● TASK INSTRUCTIONS
Copy the records below exactly, omitting any pictures they contain.

[Opening RECORDS section]

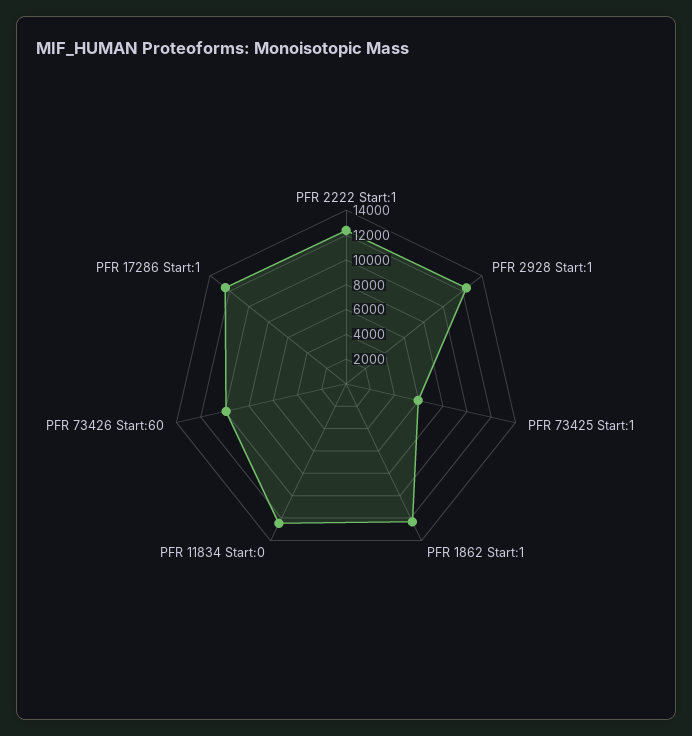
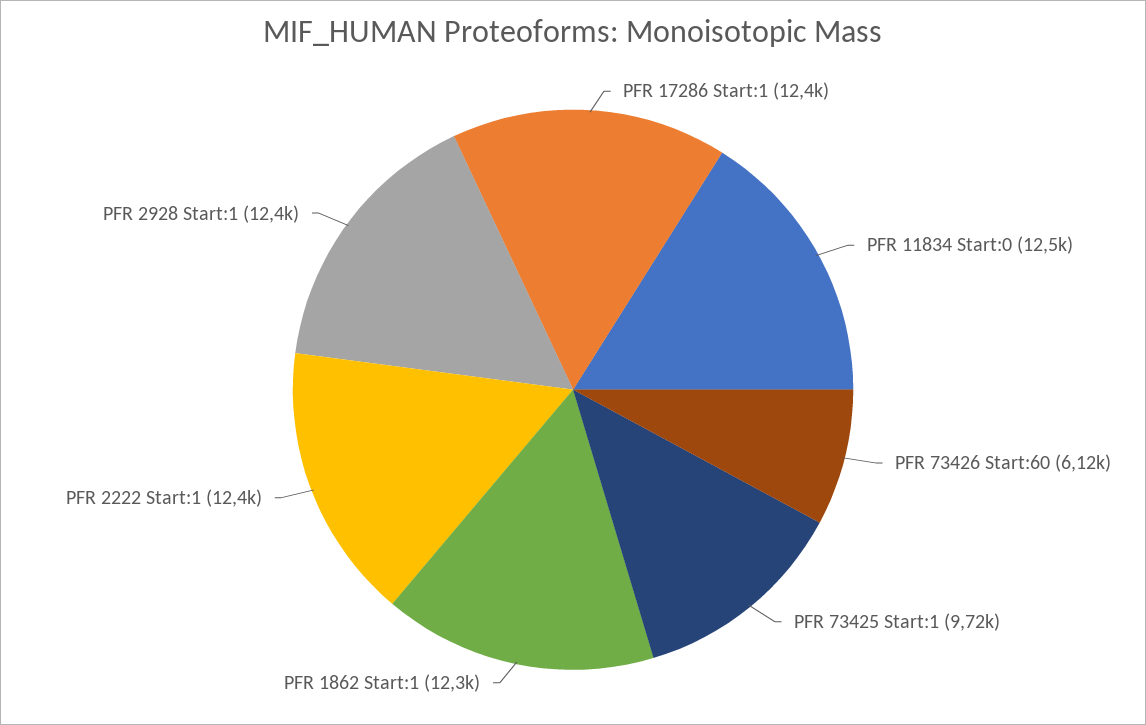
  {
    "PFR 2222 Start:1": 12400,
    "PFR 2928 Start:1": 12400,
-   "PFR 73425 Start:1": 6000,
+   "PFR 73425 Start:1": 9720,
    "PFR 1862 Start:1": 12300,
    "PFR 11834 Start:0": 12500,
-   "PFR 73426 Start:60": 10000,
+   "PFR 73426 Start:60": 6120,
    "PFR 17286 Start:1": 12400
  }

[Closing RECORDS section]

● TASK SOLUTION
  {
    "PFR 2222 Start:1": 12400,
    "PFR 2928 Start:1": 12400,
-   "PFR 73425 Start:1": 6000,
+   "PFR 73425 Start:1": 9720,
    "PFR 1862 Start:1": 12300,
    "PFR 11834 Start:0": 12500,
-   "PFR 73426 Start:60": 10000,
+   "PFR 73426 Start:60": 6120,
    "PFR 17286 Start:1": 12400
  }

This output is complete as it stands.